1つは、単純に読んでいる先行研究の数が増えて処理しきれなくなってきたからです。プロジェクトや輪読会などを通して、自分の領域の論文はできるだけインプットするようにしているのですが、絵でいう青の点のように「なんとなくこの辺に位置づくな」とはイメージできるものの、自分の側根と具体的にどう繋がるかまでの解像度で考える時間がなく、根の伸び具合がぼんやりしていることが増えました。

もう1つの原因は、研究プロジェクト配属の場合、「自分の専門領域の根」ではなく、「研究プロジェクトごとの根」を育てる必要があるのですが、それをどう自分の根に取り込めるかを考える時間がなくなってきたからです。
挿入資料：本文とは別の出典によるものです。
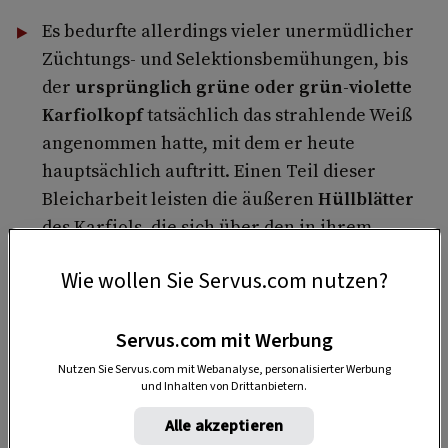
Es bedurfte allerdings vieler unermüdlicher
Züchtungs- und Selektionsbemühungen, bis
der
ursprünglich grüne oder grün-violette
Karfiolkopf
tatsächlich das strahlende Weiß
angenommen hatte, mit dem er heute
hauptsächlich auftritt. Einen Teil dieser
Bleicharbeit leisten die äußeren
Hüllblätter
des Karfiols, die sich über den in ihrem
Zentrum heranwachsenden Kopf legen und
Wie wollen Sie Servus.com nutzen?
ihn teilweise abdecken, sodass das
Sonnenlicht ihn nur in sehr abgeschwächter
Form erreichen kann.
Servus.com mit Werbung
Nutzen Sie Servus.com mit Webanalyse, personalisierter Werbung
DAS KÖNNTE SIE AUCH INTERESSIEREN
und Inhalten von Drittanbietern.
Alle akzeptieren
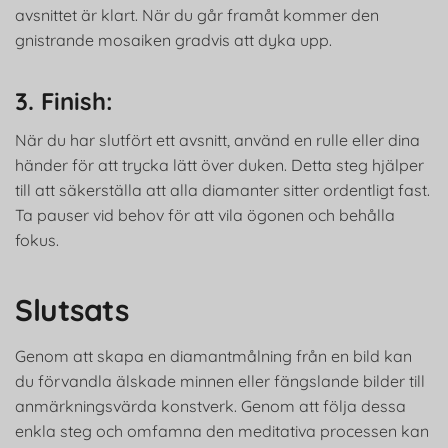
avsnittet är klart. När du går framåt kommer den
gnistrande mosaiken gradvis att dyka upp.
3. Finish:
När du har slutfört ett avsnitt, använd en rulle eller dina
händer för att trycka lätt över duken. Detta steg hjälper
till att säkerställa att alla diamanter sitter ordentligt fast.
Ta pauser vid behov för att vila ögonen och behålla
fokus.
Slutsats
Genom att skapa en diamantmålning från en bild kan
du förvandla älskade minnen eller fängslande bilder till
anmärkningsvärda konstverk. Genom att följa dessa
enkla steg och omfamna den meditativa processen kan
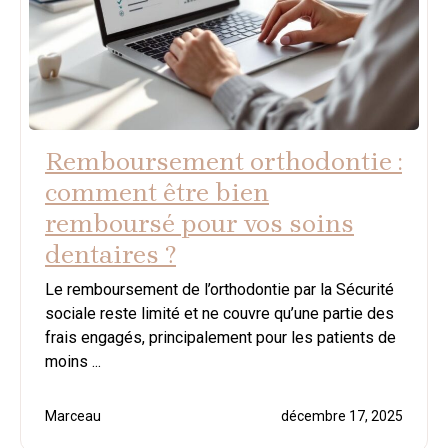
Remboursement orthodontie :
comment être bien
remboursé pour vos soins
dentaires ?
Le remboursement de l’orthodontie par la Sécurité
sociale reste limité et ne couvre qu’une partie des
frais engagés, principalement pour les patients de
moins ...
Marceau
décembre 17, 2025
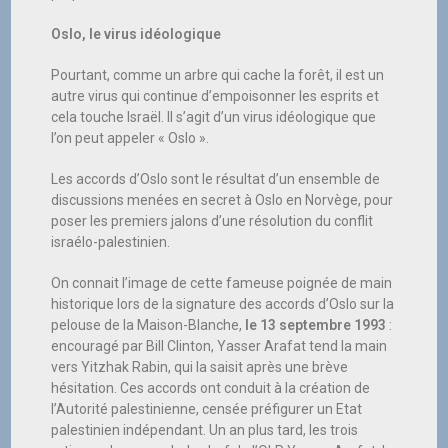
Oslo, le virus idéologique
Pourtant, comme un arbre qui cache la forêt, il est un
autre virus qui continue d’empoisonner les esprits et
cela touche Israël. Il s’agit d’un virus idéologique que
l’on peut appeler « Oslo ».
Les accords d’Oslo sont le résultat d’un ensemble de
discussions menées en secret à Oslo en Norvège, pour
poser les premiers jalons d’une résolution du conflit
israélo-palestinien.
On connait l’image de cette fameuse poignée de main
historique lors de la signature des accords d’Oslo sur la
pelouse de la Maison-Blanche,
le 13 septembre 1993
:
encouragé par Bill Clinton, Yasser Arafat tend la main
vers Yitzhak Rabin, qui la saisit après une brève
hésitation. Ces accords ont conduit à la création de
l’Autorité palestinienne, censée préfigurer un Etat
palestinien indépendant. Un an plus tard, les trois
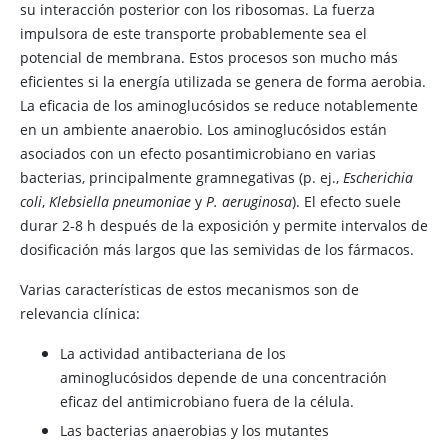
su interacción posterior con los ribosomas. La fuerza
impulsora de este transporte probablemente sea el
potencial de membrana. Estos procesos son mucho más
eficientes si la energía utilizada se genera de forma aerobia.
La eficacia de los aminoglucósidos se reduce notablemente
en un ambiente anaerobio. Los aminoglucósidos están
asociados con un efecto posantimicrobiano en varias
bacterias, principalmente gramnegativas (p. ej.,
Escherichia
coli
,
Klebsiella pneumoniae
y
P. aeruginosa
). El efecto suele
durar 2-8 h después de la exposición y permite intervalos de
dosificación más largos que las semividas de los fármacos.
Varias características de estos mecanismos son de
relevancia clínica:
La actividad antibacteriana de los
aminoglucósidos depende de una concentración
eficaz del antimicrobiano fuera de la célula.
Las bacterias anaerobias y los mutantes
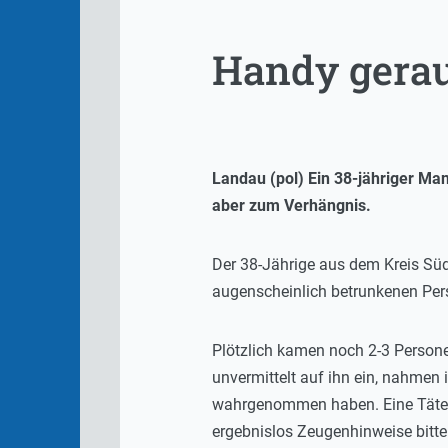
Handy gera
Landau (pol) Ein 38-jähriger Ma
aber zum Verhängnis.
Der 38-Jährige aus dem Kreis Süd
augenscheinlich betrunkenen Pers
Plötzlich kamen noch 2-3 Personen
unvermittelt auf ihn ein, nahmen
wahrgenommen haben. Eine Täterbe
ergebnislos Zeugenhinweise bitte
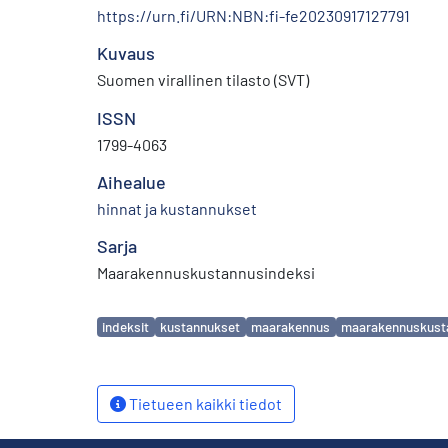
https://urn.fi/URN:NBN:fi-fe20230917127791
Kuvaus
Suomen virallinen tilasto (SVT)
ISSN
1799-4063
Aihealue
hinnat ja kustannukset
Sarja
Maarakennuskustannusindeksi
Avainsanat
indeksit
kustannukset
maarakennus
maarakennuskust
Tietueen kaikki tiedot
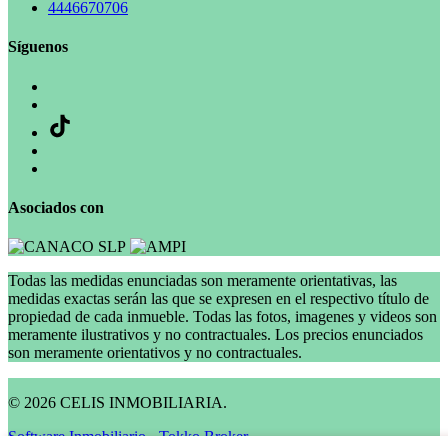
4446670706
Síguenos
Asociados con
Todas las medidas enunciadas son meramente orientativas, las
medidas exactas serán las que se expresen en el respectivo título de
propiedad de cada inmueble. Todas las fotos, imagenes y videos son
meramente ilustrativos y no contractuales. Los precios enunciados
son meramente orientativos y no contractuales.
© 2026 CELIS INMOBILIARIA.
Software Inmobiliario - Tokko Broker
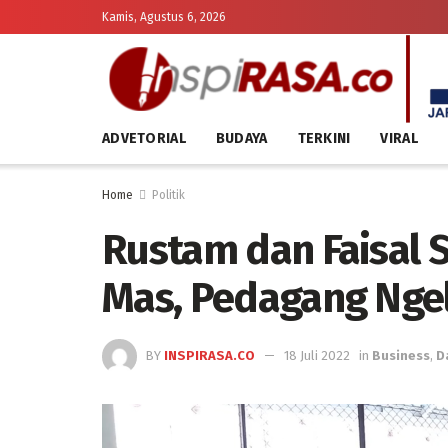
Kamis, Agustus 6, 2026
ADVETORIAL
BUDAYA
TERKINI
VIRAL
Home
Politik
Rustam dan Faisal 
Mas, Pedagang Ngel
BY
INSPIRASA.CO
18 Juli 2022
in
Business
,
D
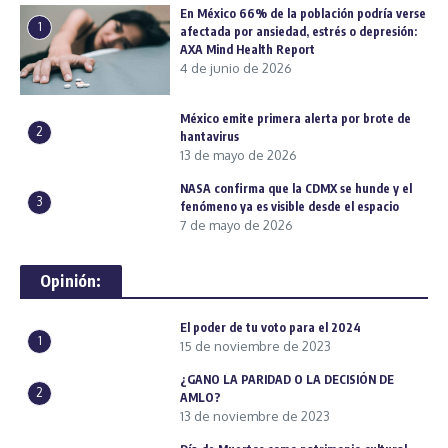
En México 66% de la población podría verse
1
afectada por ansiedad, estrés o depresión:
AXA Mind Health Report
4 de junio de 2026
México emite primera alerta por brote de
2
hantavirus
13 de mayo de 2026
NASA confirma que la CDMX se hunde y el
3
fenómeno ya es visible desde el espacio
7 de mayo de 2026
Opinión:
El poder de tu voto para el 2024
1
15 de noviembre de 2023
¿GANO LA PARIDAD O LA DECISIÓN DE
2
AMLO?
13 de noviembre de 2023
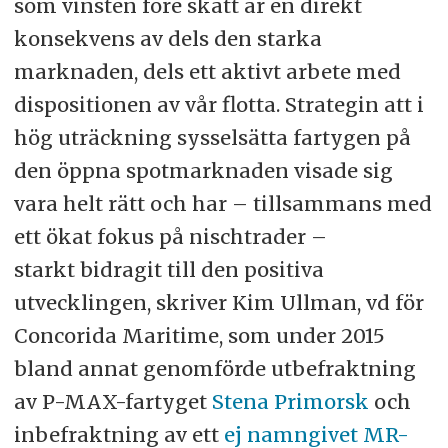
som vinsten före skatt är en direkt
konsekvens av dels den starka
marknaden, dels ett aktivt arbete med
dispositionen av vår flotta. Strategin att i
hög uträckning sysselsätta fartygen på
den öppna spotmarknaden visade sig
vara helt rätt och har – tillsammans med
ett ökat fokus på nischtrader –
starkt
bidragit till den positiva
utvecklingen, skriver Kim Ullman, vd för
Concorida Maritime, som under 2015
bland annat genomförde utbefraktning
av P-MAX-fartyget
Stena Primorsk
och
inbefraktning av ett
ej namngivet MR-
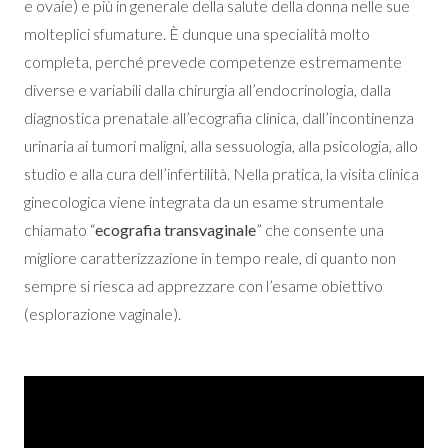
e ovaie) e più in generale della salute della donna nelle sue
molteplici sfumature. È dunque una specialità molto
completa, perché prevede competenze estremamente
diverse e variabili dalla chirurgia all’endocrinologia, dalla
diagnostica prenatale all’ecografia clinica, dall’incontinenza
urinaria ai tumori maligni, alla sessuologia, alla psicologia, allo
studio e alla cura dell’infertilità. Nella pratica, la visita clinica
ginecologica viene integrata da un esame strumentale
chiamato “
ecografia transvaginale
” che consente una
migliore caratterizzazione in tempo reale, di quanto non
sempre si riesca ad apprezzare con l’esame obiettivo
(esplorazione vaginale).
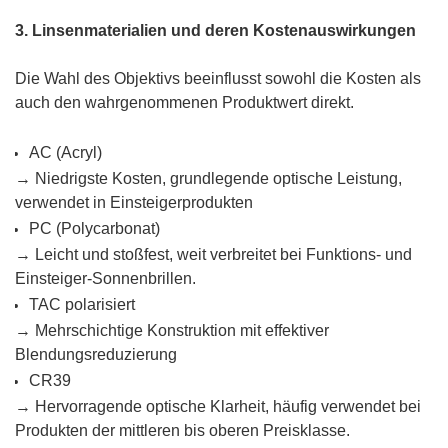
3. Linsenmaterialien und deren Kostenauswirkungen
Die Wahl des Objektivs beeinflusst sowohl die Kosten als
auch den wahrgenommenen Produktwert direkt.
AC (Acryl)
→ Niedrigste Kosten, grundlegende optische Leistung,
verwendet in Einsteigerprodukten
PC (Polycarbonat)
→ Leicht und stoßfest, weit verbreitet bei Funktions- und
Einsteiger-Sonnenbrillen.
TAC polarisiert
→ Mehrschichtige Konstruktion mit effektiver
Blendungsreduzierung
CR39
→ Hervorragende optische Klarheit, häufig verwendet bei
Produkten der mittleren bis oberen Preisklasse.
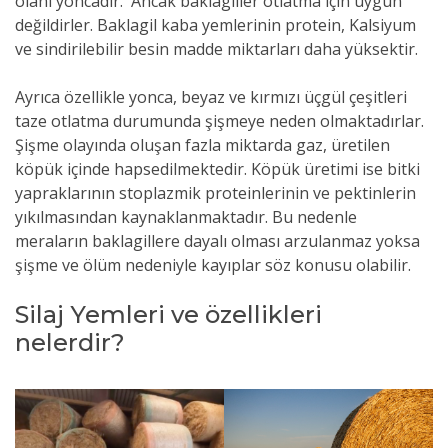
olanı yoncadır. Ancak baklagiller otlatma için uygun
değildirler. Baklagil kaba yemlerinin protein, Kalsiyum
ve sindirilebilir besin madde miktarları daha yüksektir.
Ayrıca özellikle yonca, beyaz ve kırmızı üçgül çeşitleri
taze otlatma durumunda şişmeye neden olmaktadırlar.
Şişme olayında oluşan fazla miktarda gaz, üretilen
köpük içinde hapsedilmektedir. Köpük üretimi ise bitki
yapraklarının stoplazmik proteinlerinin ve pektinlerin
yıkılmasından kaynaklanmaktadır. Bu nedenle
meraların baklagillere dayalı olması arzulanmaz yoksa
şişme ve ölüm nedeniyle kayıplar söz konusu olabilir.
Silaj Yemleri ve özellikleri
nelerdir?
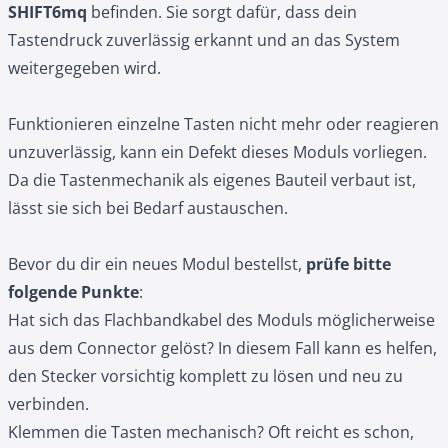
SHIFT6mq
befinden. Sie sorgt dafür, dass dein
Tastendruck zuverlässig erkannt und an das System
weitergegeben wird.
Funktionieren einzelne Tasten nicht mehr oder reagieren
unzuverlässig, kann ein Defekt dieses Moduls vorliegen.
Da die Tastenmechanik als eigenes Bauteil verbaut ist,
lässt sie sich bei Bedarf austauschen.
Bevor du dir ein neues Modul bestellst,
prüfe bitte
folgende Punkte
:
Hat sich das Flachbandkabel des Moduls möglicherweise
aus dem Connector gelöst? In diesem Fall kann es helfen,
den Stecker vorsichtig komplett zu lösen und neu zu
verbinden.
Klemmen die Tasten mechanisch? Oft reicht es schon,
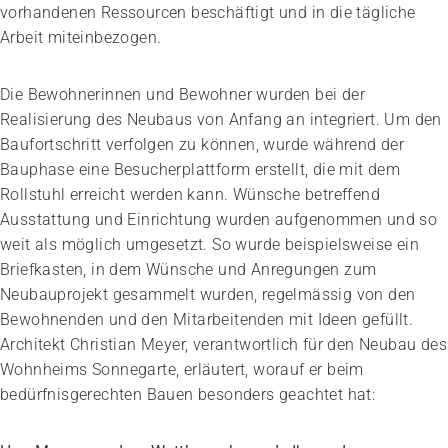
vorhandenen ­Ressourcen beschäftigt und in die täg­liche
Arbeit miteinbezogen.
Die Bewohnerinnen und Bewohner wurden bei der
Realisierung des Neubaus von Anfang an integriert. Um den
Baufortschritt verfolgen zu können, wurde während der
Bauphase eine Besucherplattform erstellt, die mit dem
Rollstuhl erreicht werden kann. Wünsche betreffend
Ausstattung und Einrichtung wurden aufgenommen und so
weit als möglich umgesetzt. So wurde beispielsweise ein
Briefkasten, in dem Wünsche und Anregungen zum
Neubauprojekt gesammelt wurden, regelmässig von den
Bewohnenden und den Mitarbeitenden mit Ideen gefüllt.
Architekt Christian Meyer, verantwortlich für den Neubau des
Wohnheims Sonnegarte, erläutert, worauf er beim
bedürfnisgerechten Bauen besonders geachtet hat:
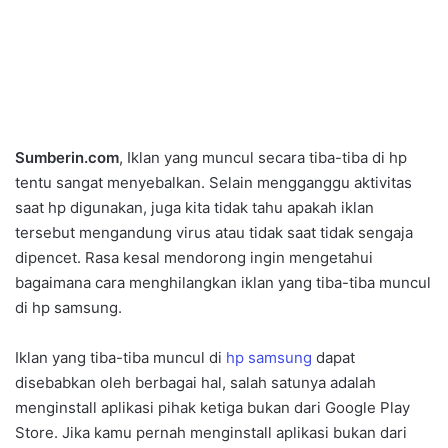
Sumberin.com
, Iklan yang muncul secara tiba-tiba di hp
tentu sangat menyebalkan. Selain mengganggu aktivitas
saat hp digunakan, juga kita tidak tahu apakah iklan
tersebut mengandung virus atau tidak saat tidak sengaja
dipencet. Rasa kesal mendorong ingin mengetahui
bagaimana cara menghilangkan iklan yang tiba-tiba muncul
di hp samsung.
Iklan yang tiba-tiba muncul di
hp samsung
dapat
disebabkan oleh berbagai hal, salah satunya adalah
menginstall aplikasi pihak ketiga bukan dari Google Play
Store. Jika kamu pernah menginstall aplikasi bukan dari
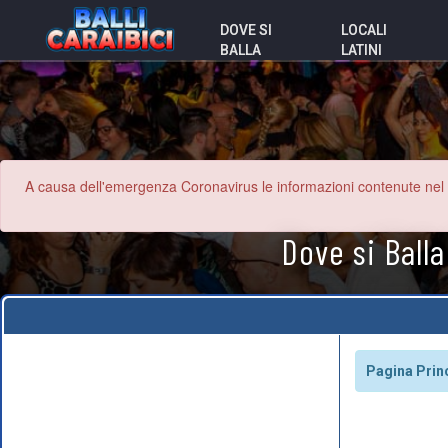
DOVE SI
LOCALI
BALLA
LATINI
A causa dell'emergenza Coronavirus le informazioni contenute nel sit
Dove si Balla
Pagina Prin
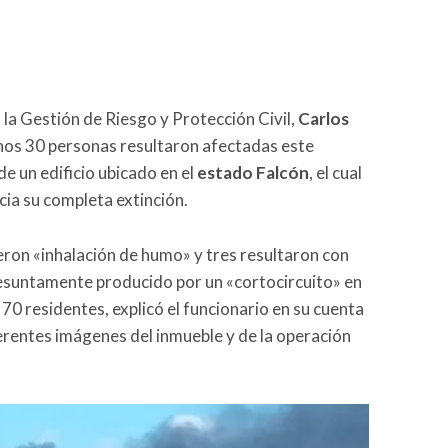
 la Gestión de Riesgo y Protección Civil,
Carlos
nos 30 personas resultaron afectadas este
e un edificio ubicado en el
estado Falcón
, el cual
cia su completa extinción.
ieron «inhalación de humo» y tres resultaron con
esuntamente producido por un «cortocircuito» en
 70 residentes, explicó el funcionario en su cuenta
erentes imágenes del inmueble y de la operación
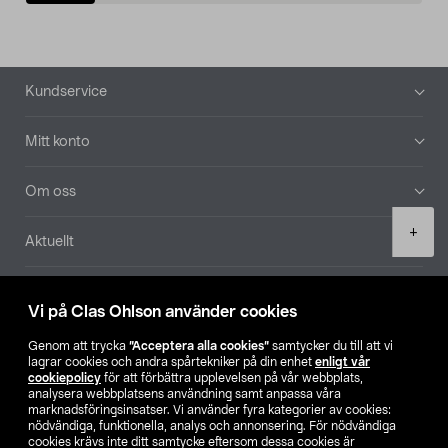
Sidfot
Kundservice
Mitt konto
Om oss
Product
+
Aktuellt
quantity
Våra bolag
Vi på Clas Ohlson använder cookies
Hitta butik
Genom att trycka
”Acceptera alla cookies”
samtycker du till att vi
lagrar cookies och andra spårtekniker på din enhet
enligt vår
cookiepolicy
för att förbättra upplevelsen på vår webbplats,
SE
NO
FI
analysera webbplatsens användning samt anpassa våra
marknadsföringsinsatser. Vi använder fyra kategorier av cookies:
nödvändiga, funktionella, analys och annonsering. För nödvändiga
cookies krävs inte ditt samtycke eftersom dessa cookies är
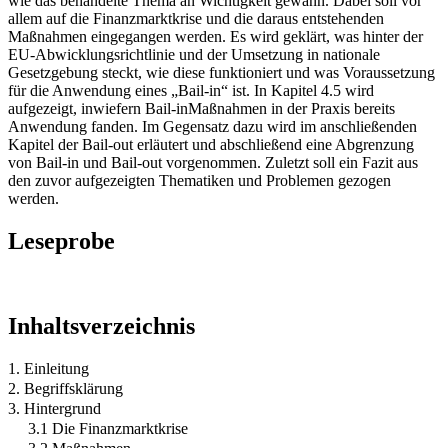
wie das behandelte Thema an Wichtigkeit gewann. Dabei soll vor
allem auf die Finanzmarktkrise und die daraus entstehenden
Maßnahmen eingegangen werden. Es wird geklärt, was hinter der
EU-Abwicklungsrichtlinie und der Umsetzung in nationale
Gesetzgebung steckt, wie diese funktioniert und was Voraussetzung
für die Anwendung eines „Bail-in“ ist. In Kapitel 4.5 wird
aufgezeigt, inwiefern Bail-inMaßnahmen in der Praxis bereits
Anwendung fanden. Im Gegensatz dazu wird im anschließenden
Kapitel der Bail-out erläutert und abschließend eine Abgrenzung
von Bail-in und Bail-out vorgenommen. Zuletzt soll ein Fazit aus
den zuvor aufgezeigten Thematiken und Problemen gezogen
werden.
Leseprobe
Inhaltsverzeichnis
1. Einleitung
2. Begriffsklärung
3. Hintergrund
3.1 Die Finanzmarktkrise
特に研究プロジェクトの場合は、一定期間のうちに「花」を咲かせることが求められるため、自分の根の手入れをする時間が後回しになりがちです。その結果、例えば「教育におけるAI」という側根のまとまりだけは持っているものの、自分の専門領域の根における位置づけがぼんやりすることが増えました。

じゃあ、どうしたらよいのか。

答えはシンプルで、博論よりメタな学術本を書くことだなと思いました。

つまり、絵の赤部分のように、博士課程の頃よりも哲学や思想(主根)を深くし、先行研究の領域(側根)を広げながら、大量の論文がどう位置づくのか(根毛)をきちんと文章でまとめていく。こういうフェーズが、博士課程を終えた10年目頃に必要になるんだろうなと思いました。

ということで、今年はなんとか時間を作って、地中に潜って根を伸ばしたいと思います。